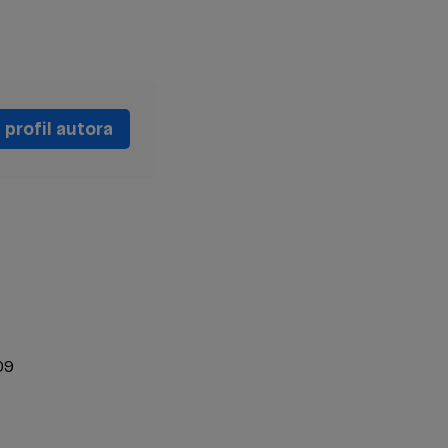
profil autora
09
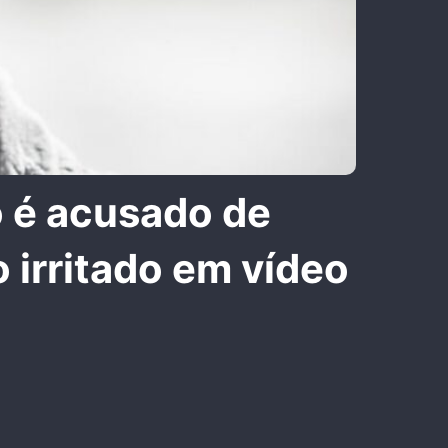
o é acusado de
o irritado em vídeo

--

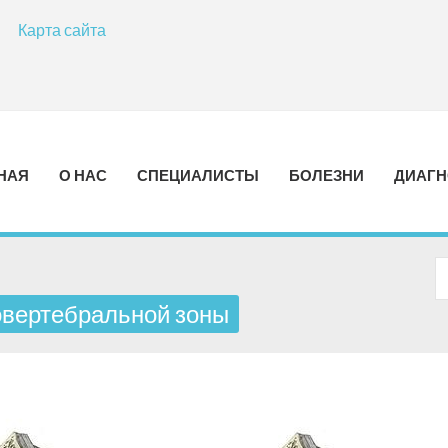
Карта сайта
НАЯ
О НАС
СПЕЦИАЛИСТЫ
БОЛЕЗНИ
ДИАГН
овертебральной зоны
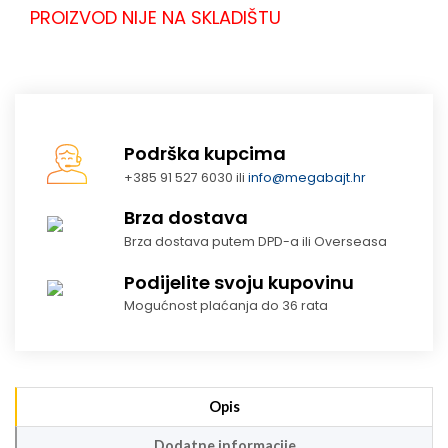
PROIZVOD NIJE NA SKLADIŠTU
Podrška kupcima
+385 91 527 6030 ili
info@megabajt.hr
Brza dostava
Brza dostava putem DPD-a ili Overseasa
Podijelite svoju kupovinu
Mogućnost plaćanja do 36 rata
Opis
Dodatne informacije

Written task
Rewrite the lines from the one containing "PROIZVOD NIJE NA SKLADIŠTU" up to and including the one containing "Dodatne informacije", swapping "Podrška kupcima" for "Korisnička podrška" and leaving everything else unchanged.

Task output
PROIZVOD NIJE NA SKLADIŠTU
Korisnička podrška
+385 91 527 6030 ili
info@megabajt.hr
Brza dostava
Brza dostava putem DPD-a ili Overseasa
Podijelite svoju kupovinu
Mogućnost plaćanja do 36 rata
Opis
Dodatne informacije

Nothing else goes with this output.